What is the difference between the 260 day moving average and the 12 month moving average?

The detailed question was:

Part of one of your Ask Colin answers was one is the 260-day moving average (which may be used on weekly data as a 52-week moving average or on monthly data as a 12 month moving average) What is the difference between the 260 day moving average (i.e. the number of days the stock market is open for trading in 12 months) and the 12 month moving average?

This is a really important concept to understand.

Trading on the stock market is in the form of transactions, each one of which is discrete. It is a convention that we summarise any period of trading by four data points: the opening price, the highest price, the lowest price and the last price. Notice that I said period. A period is most commonly a day, a week or a month. However, it can also be shorter than that - short term traders use five minutes, ten minutes, and hour etc.
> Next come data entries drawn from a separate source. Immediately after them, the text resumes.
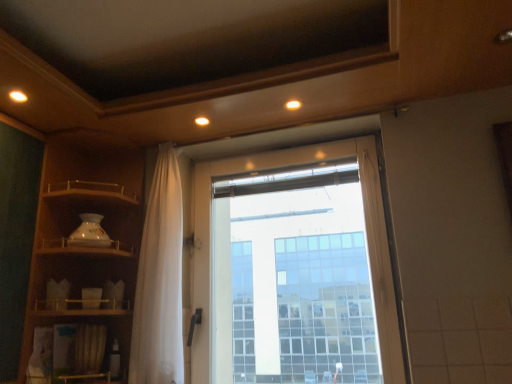
Question: From the image's perspective, does matte wood shelf at left appear lower than transparent glass window at center?

Choices:
 (A) no
 (B) yes

Answer: (A)

Question: Would you say transparent glass window at center is part of matte wood shelf at left's contents?

Choices:
 (A) yes
 (B) no

Answer: (B)

Question: Is matte wood shelf at left facing towards transparent glass window at center?

Choices:
 (A) no
 (B) yes

Answer: (B)

Question: Is matte wood shelf at left outside transparent glass window at center?

Choices:
 (A) yes
 (B) no

Answer: (A)

Question: From the image's perspective, does matte wood shelf at left appear higher than transparent glass window at center?

Choices:
 (A) yes
 (B) no

Answer: (A)

Question: In the image, is white sheer curtain at center on the left side or the right side of transparent glass window at center?

Choices:
 (A) right
 (B) left

Answer: (B)

Question: From a real-world perspective, is white sheer curtain at center physically located above or below transparent glass window at center?

Choices:
 (A) below
 (B) above

Answer: (B)

Question: Would you say white sheer curtain at center is inside or outside transparent glass window at center?

Choices:
 (A) outside
 (B) inside

Answer: (A)

Question: From the image's perspective, relative to transparent glass window at center, is white sheer curtain at center above or below?

Choices:
 (A) below
 (B) above

Answer: (B)

Question: Considering the positions of point (90, 319) and point (147, 329), is point (90, 319) closer or farther from the camera than point (147, 329)?

Choices:
 (A) closer
 (B) farther

Answer: (B)

Question: Based on their sizes in the image, would you say matte wood shelf at left is bigger or smaller than white sheer curtain at center?

Choices:
 (A) small
 (B) big

Answer: (B)

Question: From a real-world perspective, relative to white sheer curtain at center, is matte wood shelf at left vertically above or below?

Choices:
 (A) above
 (B) below

Answer: (A)

Question: Is matte wood shelf at left wider or thinner than white sheer curtain at center?

Choices:
 (A) thin
 (B) wide

Answer: (B)

Question: Would you say matte wood shelf at left is inside or outside transparent glass window at center?

Choices:
 (A) outside
 (B) inside

Answer: (A)

Question: Considering the positions of point (64, 317) and point (373, 193), is point (64, 317) closer or farther from the camera than point (373, 193)?

Choices:
 (A) farther
 (B) closer

Answer: (B)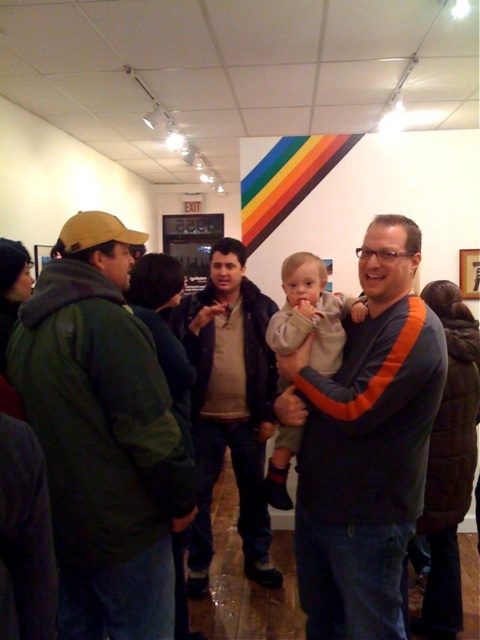
Question: Is orange-striped sweater at center closer to camera compared to light gray fleece at center?

Choices:
 (A) yes
 (B) no

Answer: (A)

Question: Which of the following is the farthest from the observer?

Choices:
 (A) (195, 380)
 (B) (290, 269)
 (C) (398, 497)

Answer: (A)

Question: Which point is closer to the camera taking this photo?

Choices:
 (A) (295, 268)
 (B) (416, 483)
 (C) (212, 342)

Answer: (B)

Question: Where is orange-striped sweater at center located in relation to dark brown leather jacket at center in the image?

Choices:
 (A) left
 (B) right

Answer: (B)

Question: Is dark brown leather jacket at center to the left of light gray fleece at center from the viewer's perspective?

Choices:
 (A) no
 (B) yes

Answer: (B)

Question: Among these points, which one is nearest to the camera?

Choices:
 (A) 67,440
 (B) 328,291

Answer: (A)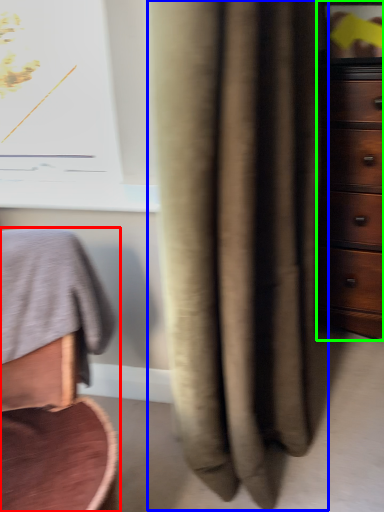
Question: Estimate the real-world distances between objects in this image. Which object is closer to furniture (highlighted by a red box), curtain (highlighted by a blue box) or chest of drawers (highlighted by a green box)?

Choices:
 (A) curtain
 (B) chest of drawers

Answer: (A)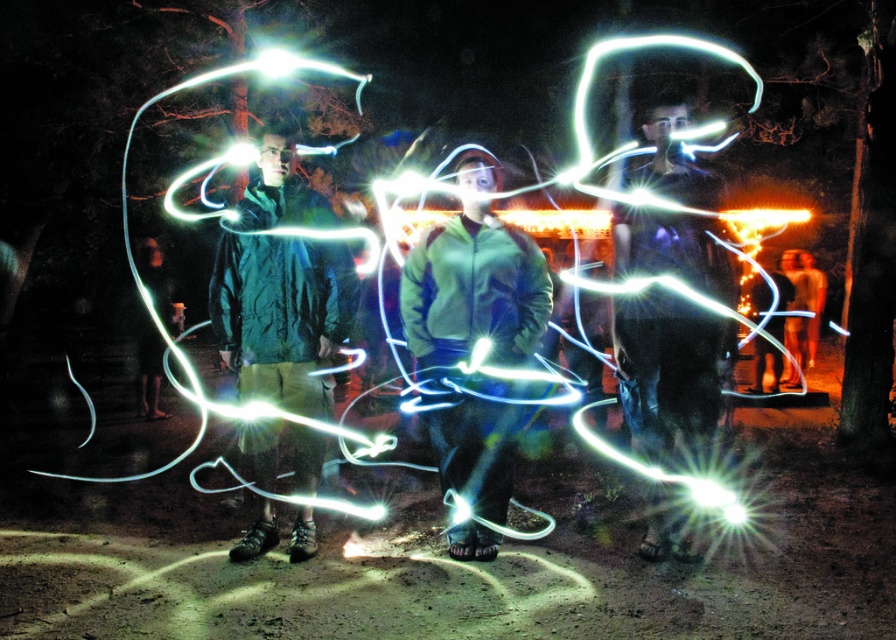
Question: Is green matte jacket at center above matte black jacket at center?

Choices:
 (A) yes
 (B) no

Answer: (B)

Question: Can you confirm if green matte jacket at center is thinner than matte black jacket at center?

Choices:
 (A) no
 (B) yes

Answer: (A)

Question: Based on their relative distances, which object is farther from the matte black jacket at center?

Choices:
 (A) green matte jacket at center
 (B) green fleece jacket at center

Answer: (A)

Question: Which object is the closest to the green matte jacket at center?

Choices:
 (A) matte black jacket at center
 (B) green fleece jacket at center

Answer: (B)

Question: Which object is positioned farthest from the green fleece jacket at center?

Choices:
 (A) matte black jacket at center
 (B) green matte jacket at center

Answer: (B)

Question: In this image, where is green matte jacket at center located relative to matte black jacket at center?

It can also occasionally be longer than that - a quarter or even a year.

The parameter of a moving average is the period the calculation looks back and calculates an average for.

The most common form of the calculation is where the period is a day, so to get a moving average for a year of trading, we would use 260 days. This is 52 week multiplied by 5 days per week. This is technically more than a year, because it does not allow for holidays. However, it is close enough for the purpose.

However, sometimes the data we are using will be in the form of weekly periods. If we use 260, we will be averaging the closing prices for 260 weeks and so the average will cover about five years instead of one year. To deal with this, we use 52, which is the number of weekly periods in a year. This moving average will be very similar to that for the 260-day calculation, but not the same. The differences will derive from the slightly longer period on the 260-day calculation (the effect of holidays disappears in the weekly calculation), but more importantly because the 52 data points on the weekly calculation may eliminate some fairly extreme volatility on some daily closes, all of which are in the daily calculation.

Similarly, sometimes the data is in the form of monthly periods. Here, we need to use 12 periods, so that the look back period is still one year.

You might argue that we should always just use daily periods. For a moving average, it does not make much difference. However, for other indicators, it is quite critical. It will depend on your trading/investing timeframe, which you use. Good charting software should enable you to calculate daily, weekly or monthly indicators so you can see the short, medium and long term pictures.